Um jornalista ou veículo da mídia desfrutam, numa democracia, do direito de se inclinar à esquerda ou à direita, defender teses políticas, simpatizar com um partido, detestar um governo e escolher a seu critério os assuntos que consideram relevantes. No exercício dessa atividade, embora não seja o ideal, podem ser parciais, tendenciosos e até fazer mau jornalismo.
O que não podem é cometer crimes. Para isso existem leis, tribunais e o devido processo legal.
O caso do maranhense Luís Pablo embaralha perigosamente essas fronteiras. Dono de um blog dedicado à política local, ele publicou textos sobre o suposto uso irregular de veículos oficiais do Tribunal de Justiça do Maranhão por Flávio Dino e familiares.
Luís Pablo veio a ser investigado por suposta perseguição ao magistrado, que estaria sendo exposto em sua segurança. A pedido da Polícia Federal, e com parecer favorável da Procuradoria-Geral da República, Alexandre de Moraes autorizou busca e apreensão contra Luís Pablo. Seus equipamentos foram examinados e a PF chegou a Raimundo Cutrim, após escandalosa permissão para violar o preceito constitucional que assegura o sigilo da fonte jornalística.
Moraes argumentou no STF que a garantia não pode servir para acobertar crimes cometidos pelo jornalista. Ainda que se considere o argumento, é de se perguntar: onde está o crime.

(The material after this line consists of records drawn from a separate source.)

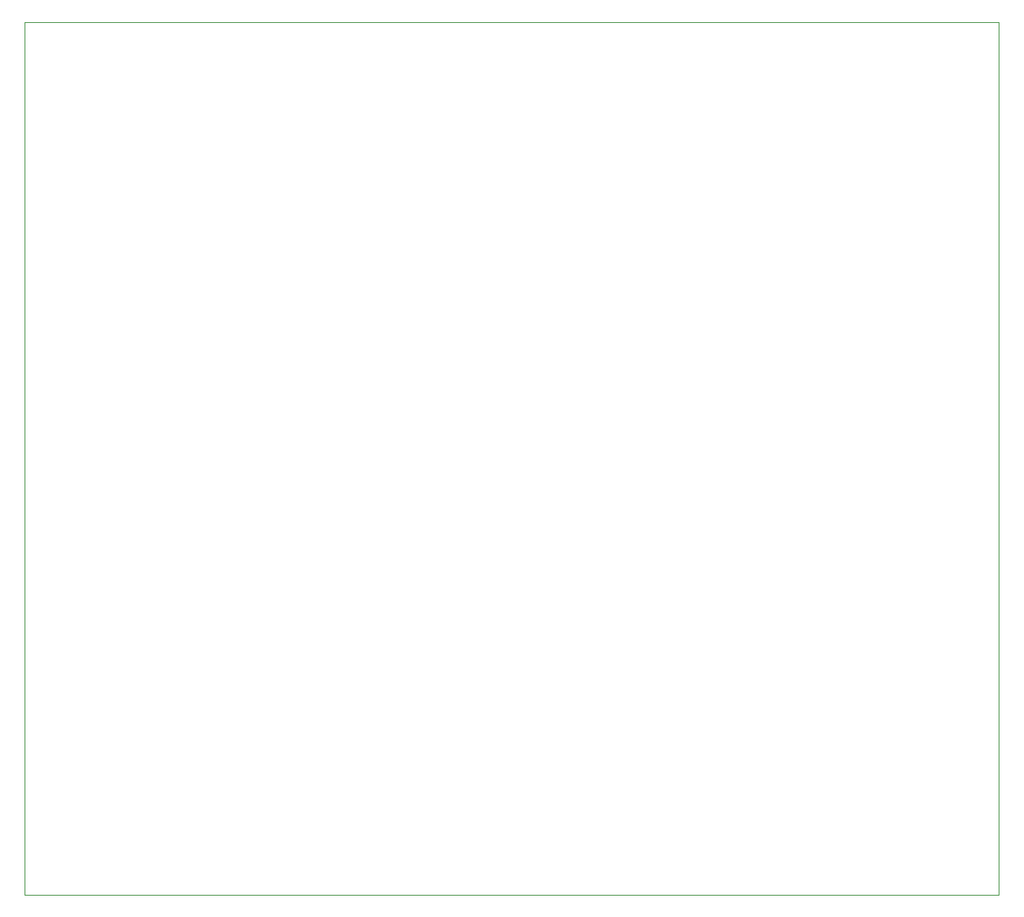
<source format=gbr>
%TF.GenerationSoftware,KiCad,Pcbnew,7.0.10*%
%TF.CreationDate,2024-01-10T20:22:15+00:00*%
%TF.ProjectId,Breakout,42726561-6b6f-4757-942e-6b696361645f,rev?*%
%TF.SameCoordinates,Original*%
%TF.FileFunction,Profile,NP*%
%FSLAX46Y46*%
G04 Gerber Fmt 4.6, Leading zero omitted, Abs format (unit mm)*
G04 Created by KiCad (PCBNEW 7.0.10) date 2024-01-10 20:22:15*
%MOMM*%
%LPD*%
G01*
G04 APERTURE LIST*
%TA.AperFunction,Profile*%
%ADD10C,0.100000*%
%TD*%
G04 APERTURE END LIST*
D10*
X43180000Y-17780000D02*
X147320000Y-17780000D01*
X147320000Y-111125000D01*
X43180000Y-111125000D01*
X43180000Y-17780000D01*
M02*

</source>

Relatório da PF enviado ao magistrado afirma não ser possível concluir que uma movimentação de R$ 100 mil relacionada a Luís Pablo tenha sido pagamento por publicações contra Dino. Muito estranhamente, no relatório, a polícia notou uma "tendência política" nos textos.
E daí?
Tendência política não é crime. Se Luís Pablo publicou informações falsas ou ofensivas, há instrumentos legais para responsabilizá-lo. Se participou de algum delito para obter informações, que isso seja demonstrado. Mas sua orientação política não pode servir como indício criminal.
O episódio é mais preocupante porque não ocorre no vazio. Há anos decisões do STF são questionadas por juristas que veem nelas afrontas a preceitos constitucionais. Permanece vivo, por exemplo, e a gerar desdobramentos, o famigerado inquérito das fake news, aberto de ofício em 2019.
Reconhecer esse problema não significa aderir à campanha bolsonarista contra o Supremo. Moraes teve papel fundamental na reação institucional à tentativa de golpe, e o STF merece o reconhecimento dos democratas. Mas defender a democracia não concede salvo-conduto para decisões futuras.
Como escreveu recentemente na Folha a cientista política Marjorie Marona, a memória do 8 de Janeiro não pode servir para desqualificar críticas necessárias ao STF.
Boa parte dos ministros resiste a reforçar sua legitimidade pela abertura, transparência, responsabilidade e capacidade de conter o ativismo do tribunal, cujos excessos têm chamado a atenção da opinião pública e da sociedade.
Não é preciso considerar Luís Pablo um modelo de jornalismo para defender seus direitos. Garantias constitucionais não servem só para proteger jornalistas que aprovamos. O princípio basilar do sigilo da fonte precisa ser respeitado. Moraes e Dino erraram —e avançaram no erro com a ideia de reimplantar a obrigatoriedade do diploma de jornalista.